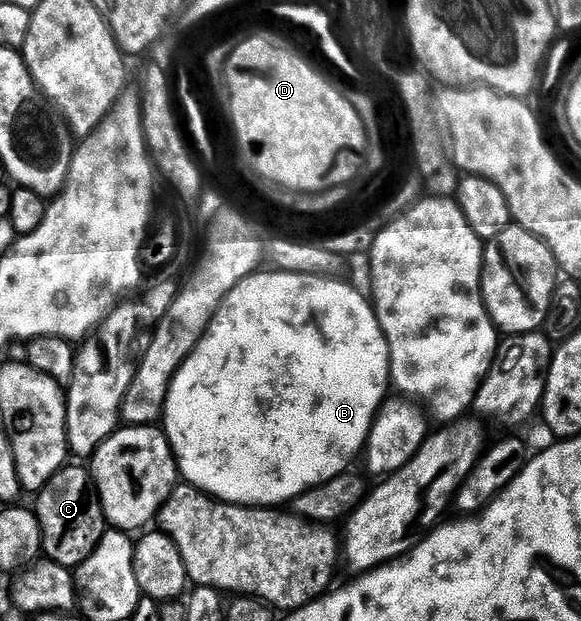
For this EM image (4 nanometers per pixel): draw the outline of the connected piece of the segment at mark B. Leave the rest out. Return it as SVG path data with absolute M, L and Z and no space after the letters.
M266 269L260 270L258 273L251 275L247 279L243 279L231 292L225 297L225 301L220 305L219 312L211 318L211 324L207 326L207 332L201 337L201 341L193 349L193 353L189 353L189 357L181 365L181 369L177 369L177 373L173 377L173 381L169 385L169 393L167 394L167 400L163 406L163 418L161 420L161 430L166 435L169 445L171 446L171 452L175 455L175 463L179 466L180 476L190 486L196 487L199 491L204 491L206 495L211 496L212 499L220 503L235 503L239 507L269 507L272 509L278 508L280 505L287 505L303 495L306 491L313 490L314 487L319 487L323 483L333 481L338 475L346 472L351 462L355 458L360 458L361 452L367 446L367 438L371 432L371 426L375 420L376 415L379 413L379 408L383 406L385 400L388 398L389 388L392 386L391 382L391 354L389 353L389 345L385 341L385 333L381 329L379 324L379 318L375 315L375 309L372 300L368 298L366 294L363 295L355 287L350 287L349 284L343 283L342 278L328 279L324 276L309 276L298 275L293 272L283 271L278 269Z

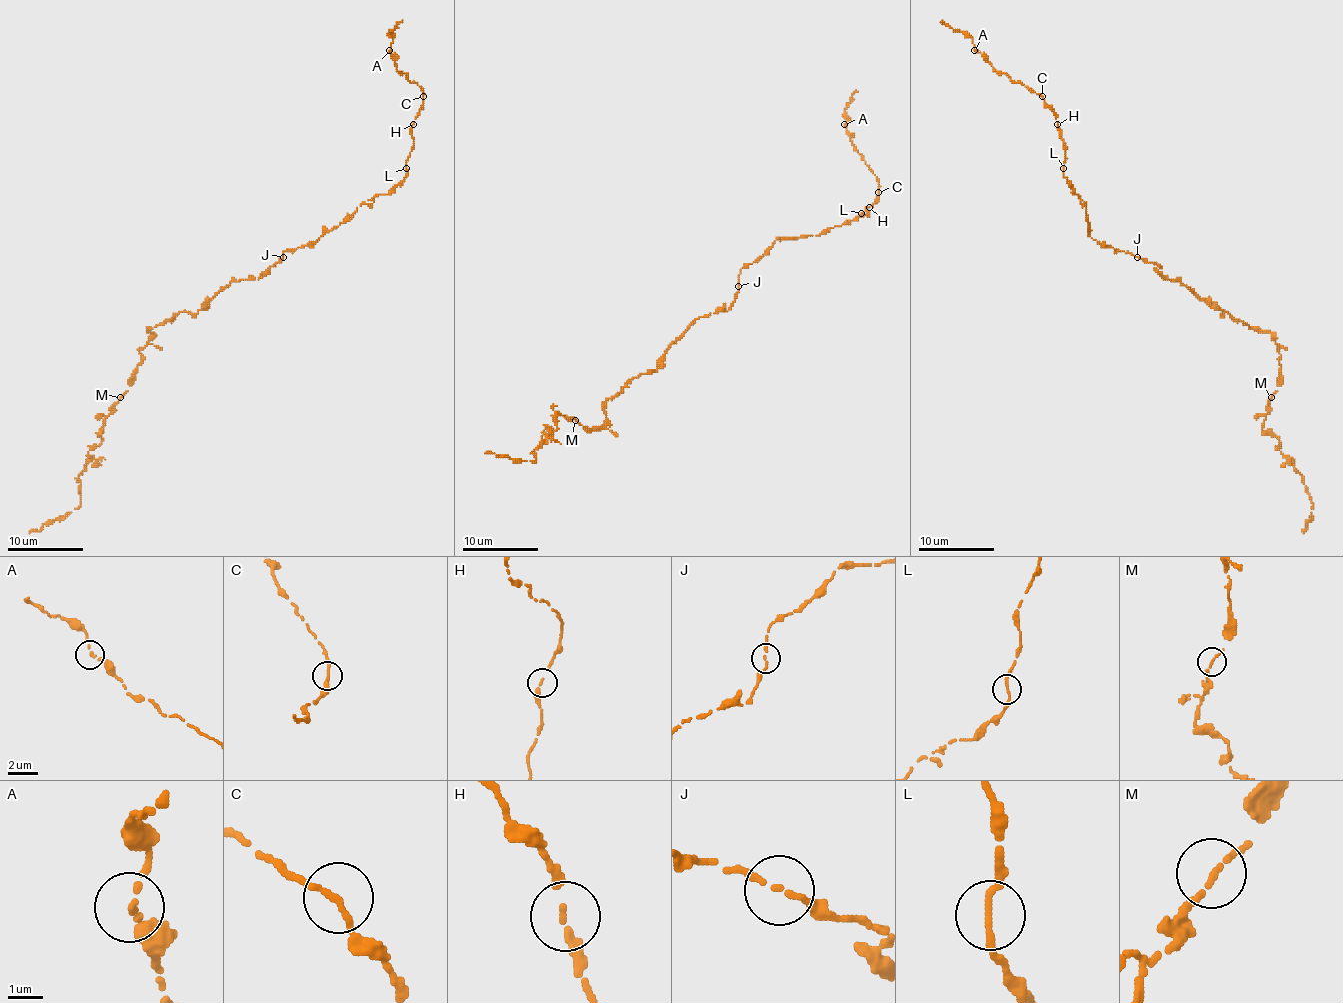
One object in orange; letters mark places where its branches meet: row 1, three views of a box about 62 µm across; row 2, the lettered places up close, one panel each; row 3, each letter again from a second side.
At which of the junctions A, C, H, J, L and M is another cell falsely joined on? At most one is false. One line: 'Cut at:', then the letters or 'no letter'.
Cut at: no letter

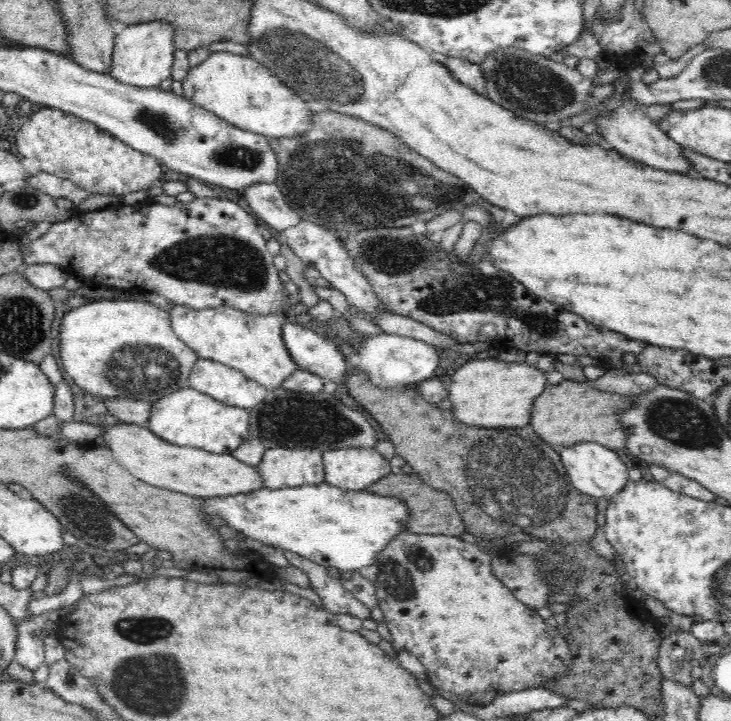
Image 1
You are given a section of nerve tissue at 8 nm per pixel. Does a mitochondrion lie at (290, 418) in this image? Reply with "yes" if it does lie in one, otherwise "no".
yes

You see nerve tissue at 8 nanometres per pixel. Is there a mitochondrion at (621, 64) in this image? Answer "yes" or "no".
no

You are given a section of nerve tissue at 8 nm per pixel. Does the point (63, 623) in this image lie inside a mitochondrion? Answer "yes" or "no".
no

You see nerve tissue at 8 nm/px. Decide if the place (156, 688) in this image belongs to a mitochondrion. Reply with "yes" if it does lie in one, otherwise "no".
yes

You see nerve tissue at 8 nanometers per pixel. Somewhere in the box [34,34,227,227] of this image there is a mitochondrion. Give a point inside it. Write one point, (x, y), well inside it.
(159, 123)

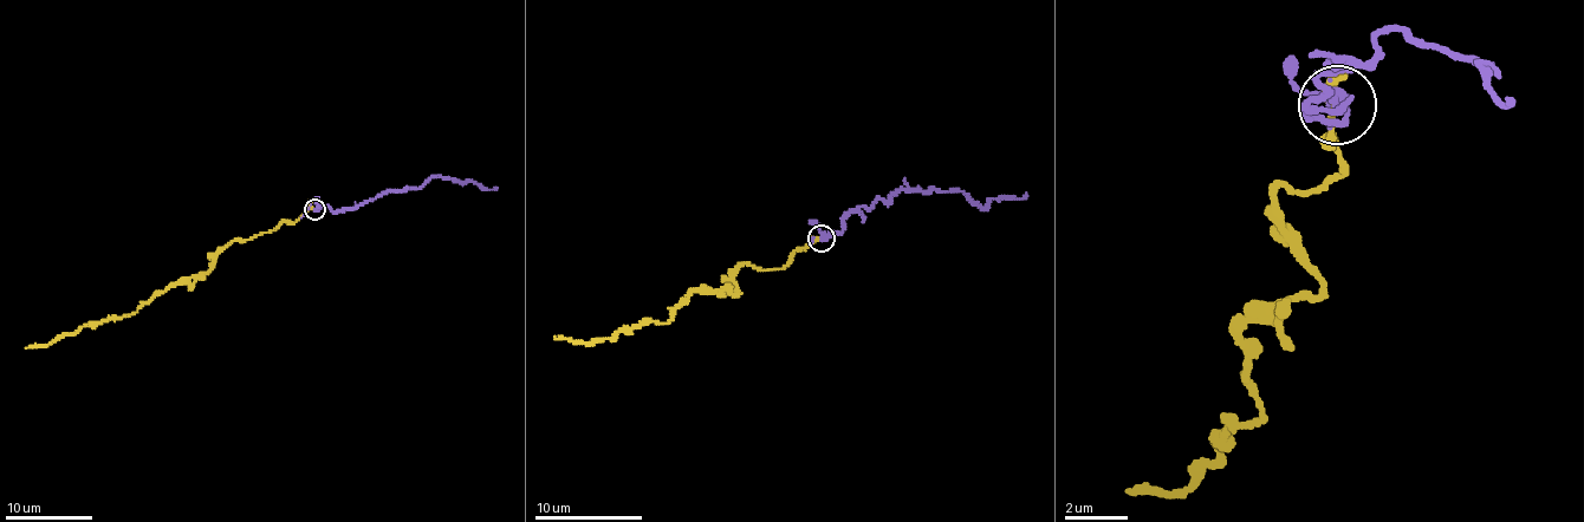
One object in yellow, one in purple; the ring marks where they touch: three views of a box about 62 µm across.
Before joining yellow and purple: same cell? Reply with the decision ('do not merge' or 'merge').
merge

▶ What you have to do: Looking at the entries above, say how many lines hold the word "three". Offer no other text.

▶ Solution below: 2